Technology

When It Comes To Sensible Drone Policy Africa Leads The Way

It has taken an event of almost biblical proportions to demonstrate just how much we truly rely on the care and services medical practitioners give us. But the pandemic has also shown us how these services worldwide need to adapt to better face another such challenge should, or when, it next arises.

A 2018 UK Royal College of Physicians report concluded on any day, five per cent of the UK’s road traffic was related to the NHS. As many millions of workers sit at home at kitchen tables or in makeshift ‘bedroom offices’, nearly all will have embraced web conferencing technology such as Skype, Zoom and Jabber. This moment in time has allowed us to road test technological innovation at a scale we could have never achieved previously, without needing to use the road.

Droneport in Rwanda — Norman Foster Foundation

As I sit here and write this a quarter of the world is in lockdown. What COVID-19 has shown us all is our dependence on ‘man-in-a-van’ to transport and dispense blood and tissue samples, human transplant organs and potentially life-saving medicines, where quite often speed of delivery is a critical factor, which when we are being asked to remain in isolation can prove to be quite a challenge.

Read also: Rwanda to get world’s first DronePort from Foster + Partners

Which is where the use of drones can come in and is an area of technology medical blue light services should not only grasp, but champion the use of. Using drones will be quicker, safer and use energy from renewable sources. As anyone who has lived in any large city will testify, it can be quicker to walk than drive. But using a drone would be quicker still.

This may sound futuristic, but ironically, it is happening now. In Africa. US start-up Zipline has been delivering medication and blood supplies to remote villages in Rwanda since 2016 and they have just started operations in Ghana. These operations take drones beyond the line of sight. That is an important point to appreciate. 

Europe and the US restrict drone services to line of sight operations. Just as was the case with mobile telephone technology, mobile banking and other things, Africa has leap-frogged over the old technology and is going straight to a new paradigm. We should watch and learn.

While we continue to either insist on line of sight operations, or otherwise clear the airspace of all other flying objects before letting drones fly; in Africa, in mixed airspace, well away from the operators’ line of sight, the sky is being opened up for drone deliveries and other things.

Read also: The rise of Artificial Intelligence in Africa

Recently, in Rwanda, the African Drone Forum organized the Lake Kivu Challenge, which showed drones and manned aircraft can share the sky safely and securely if all the actors and agencies involved agree on the rules of the game.  All around the world, we need to follow this example, get the rules in place and have unmanned vehicles in complex controlled airspace. This is known as unmanned air traffic management (UTM).

It is all about managing the airspace for manned and unmanned vehicles alike and as far as possible automating the processes. That is a regulatory task. There are no technology impediments. It is possible to do it today. Altitude Angel, a UK start-up, provided the UTM services for the Lake Kivu Challenge. [Full disclosure, Altitude Angel is a client of my firm.]
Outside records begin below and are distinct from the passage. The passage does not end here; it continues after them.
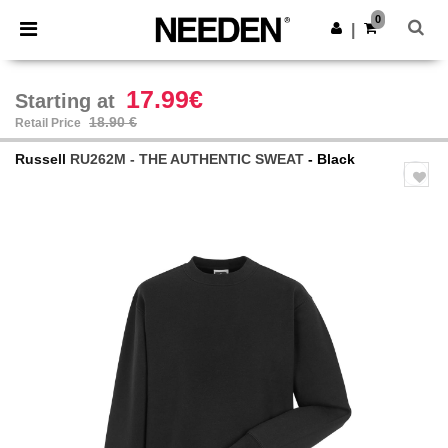
×
Needen App
0
Get the app
|
Better prices on app!
17.99€
Starting at
18.90 €
Retail Price
Russell
RU262M - THE AUTHENTIC SWEAT
- Black
Previous
Next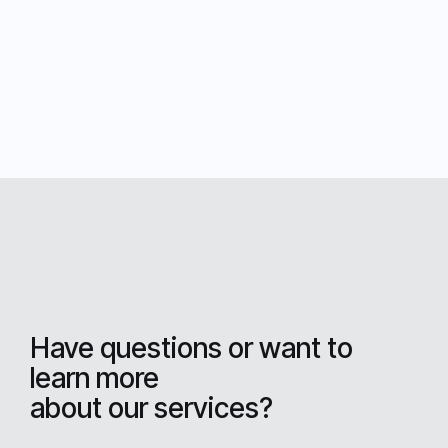
Have questions or want to
learn more
about our services?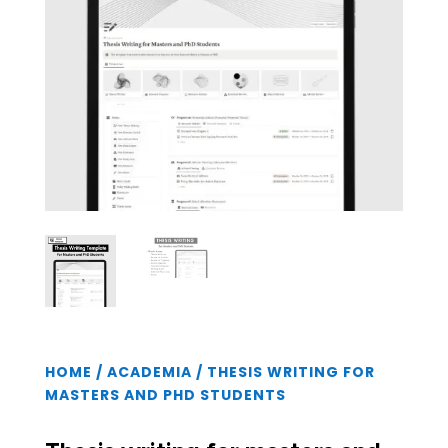
HOME
/
ACADEMIA
/ THESIS WRITING FOR
MASTERS AND PHD STUDENTS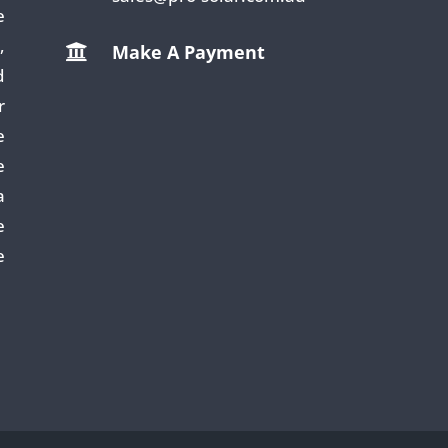
e
,
Make A Payment

d
r
e
e
a
e
e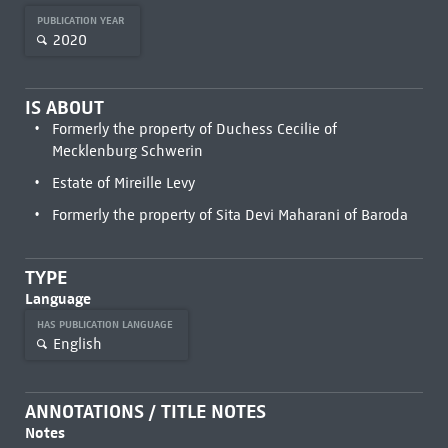
PUBLICATION YEAR
2020
IS ABOUT
Formerly the property of Duchess Cecilie of
Mecklenburg Schwerin
Estate of Mireille Levy
Formerly the property of Sita Devi Maharani of Baroda
TYPE
Language
HAS PUBLICATION LANGUAGE
English
ANNOTATIONS / TITLE NOTES
Notes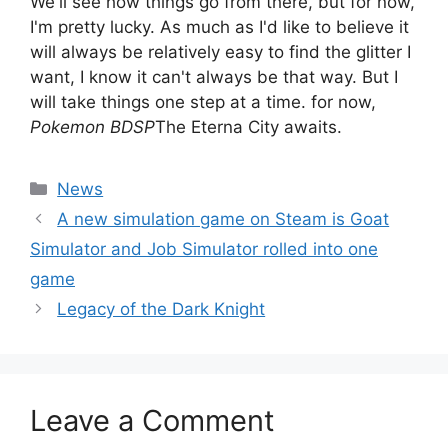
We'll see how things go from there, but for now,
I'm pretty lucky. As much as I'd like to believe it
will always be relatively easy to find the glitter I
want, I know it can't always be that way. But I
will take things one step at a time. for now,
Pokemon BDSP
The Eterna City awaits.
Categories
News
A new simulation game on Steam is Goat
Simulator and Job Simulator rolled into one
game
Legacy of the Dark Knight
Leave a Comment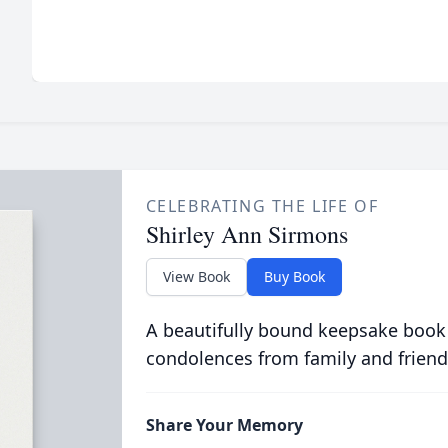
CELEBRATING THE LIFE OF
Shirley Ann Sirmons
View Book
Buy Book
A beautifully bound keepsake book
condolences from family and friend
Share Your Memory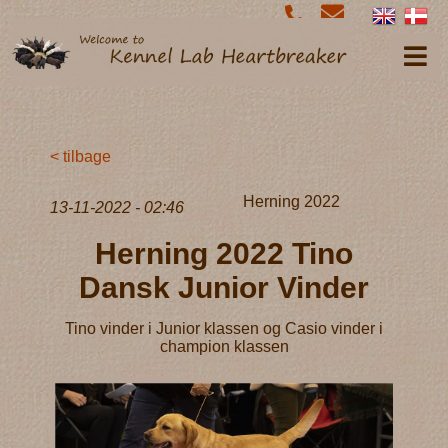
< tilbage
Herning 2022
13-11-2022 - 02:46
Herning 2022 Tino
Dansk Junior Vinder
Tino vinder i Junior klassen og Casio vinder i
champion klassen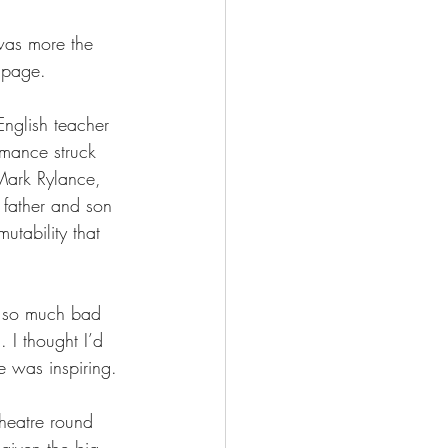
 was more the 
e page. 
nglish teacher 
rmance struck 
Mark Rylance, 
 father and son 
tability that 
s so much bad 
 I thought I’d 
e was inspiring. 
theatre round 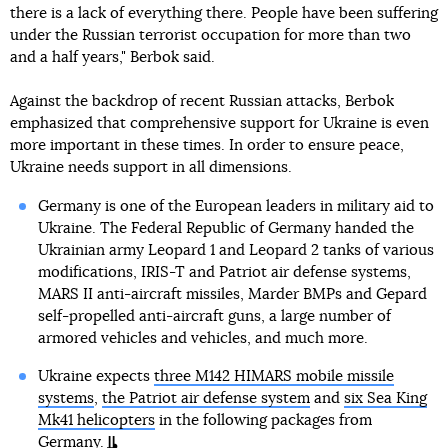
there is a lack of everything there. People have been suffering
under the Russian terrorist occupation for more than two
and a half years," Berbok said.
Against the backdrop of recent Russian attacks, Berbok
emphasized that comprehensive support for Ukraine is even
more important in these times. In order to ensure peace,
Ukraine needs support in all dimensions.
Germany is one of the European leaders in military aid to
Ukraine. The Federal Republic of Germany handed the
Ukrainian army Leopard 1 and Leopard 2 tanks of various
modifications, IRIS-T and Patriot air defense systems,
MARS II anti-aircraft missiles, Marder BMPs and Gepard
self-propelled anti-aircraft guns, a large number of
armored vehicles and vehicles, and much more.
Ukraine expects
three M142 HIMARS mobile missile
systems
,
the Patriot air defense system
and
six Sea King
Mk41 helicopters
in the following packages from
Germany.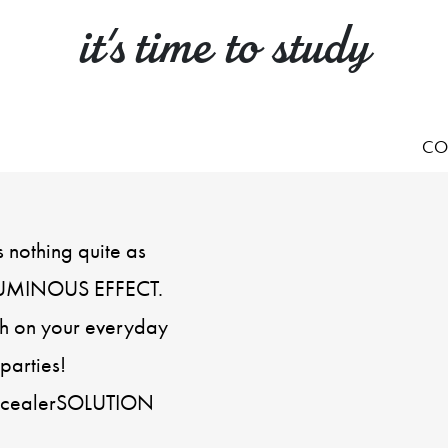
it's time to study
CO
s nothing quite as
 LUMINOUS EFFECT.
uch on your everyday
parties!
oncealerSOLUTION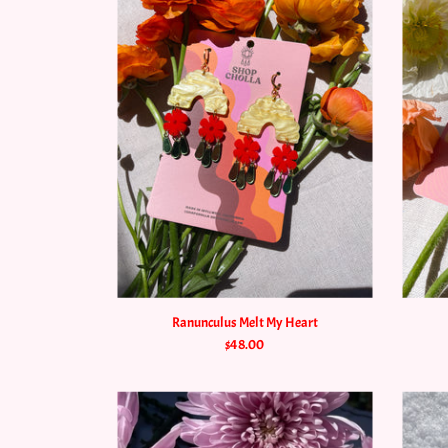
Ranunculus Melt My Heart
$48.00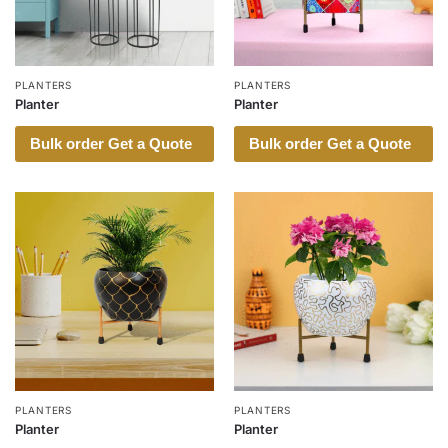
PLANTERS
PLANTERS
Planter
Planter
Bulk order Get a Quote
Bulk order Get a Quote
PLANTERS
PLANTERS
Planter
Planter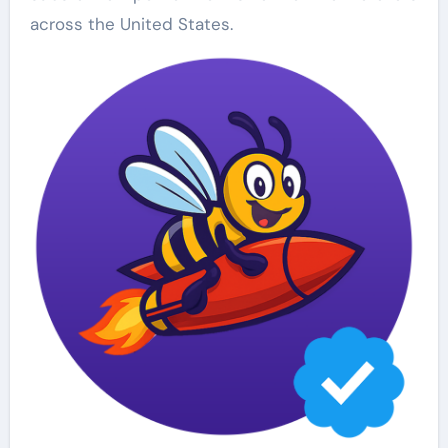
across the United States.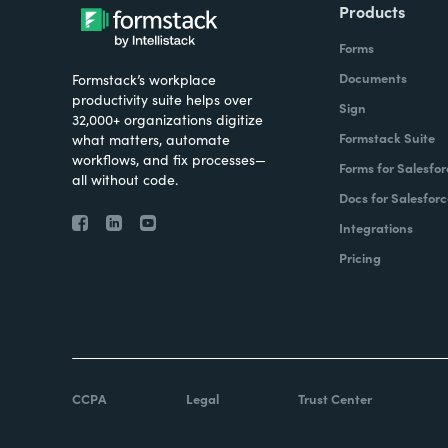
Products
Forms
Documents
Formstack’s workplace
productivity suite helps over
Sign
32,000+ organizations digitize
Formstack Suite
what matters, automate
workflows, and fix processes—
Forms for Salesfor
all without code.
Docs for Salesforc
Integrations
Pricing
CCPA
Legal
Trust Center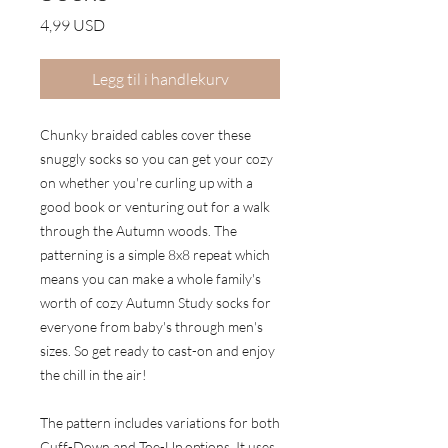
Pris
4,99 USD
Legg til i handlekurv
Chunky braided cables cover these
snuggly socks so you can get your cozy
on whether you're curling up with a
good book or venturing out for a walk
through the Autumn woods. The
patterning is a simple 8x8 repeat which
means you can make a whole family's
worth of cozy Autumn Study socks for
everyone from baby's through men's
sizes. So get ready to cast-on and enjoy
the chill in the air!
The pattern includes variations for both
Cuff-Down and Toe-Up options. It uses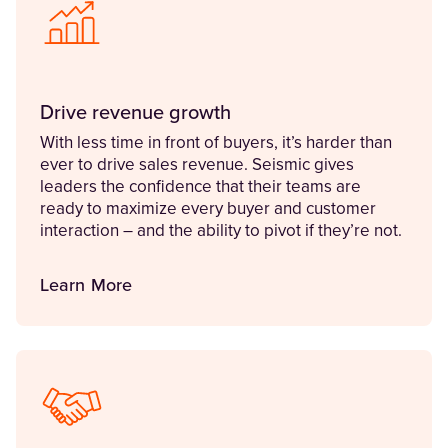
Drive revenue growth
With less time in front of buyers, it’s harder than
ever to drive sales revenue. Seismic gives
leaders the confidence that their teams are
ready to maximize every buyer and customer
interaction – and the ability to pivot if they’re not.
Learn More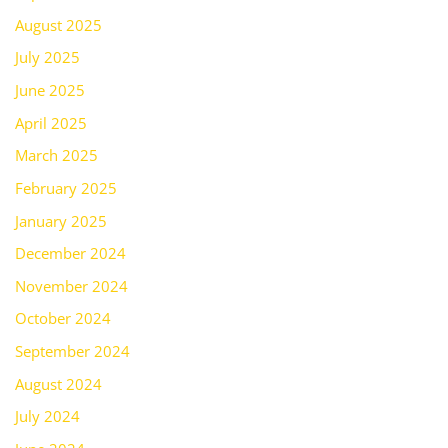
August 2025
July 2025
June 2025
April 2025
March 2025
February 2025
January 2025
December 2024
November 2024
October 2024
September 2024
August 2024
July 2024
The iron is hot, so regulators must get their acts together and learn from Africa and make the changes that will allow drones to operate safely to add value and to save lives. Because, hopefully, opportunities like this won’t come around that often…

Our thoughts are with those who are suffering with the effects of coronavirus and the amazing men and women of who are doing all which is humanly possible to treat them. Aviation regulators can do their bit to help too. we mustn’t lose the chance to do something positive from this troubling time.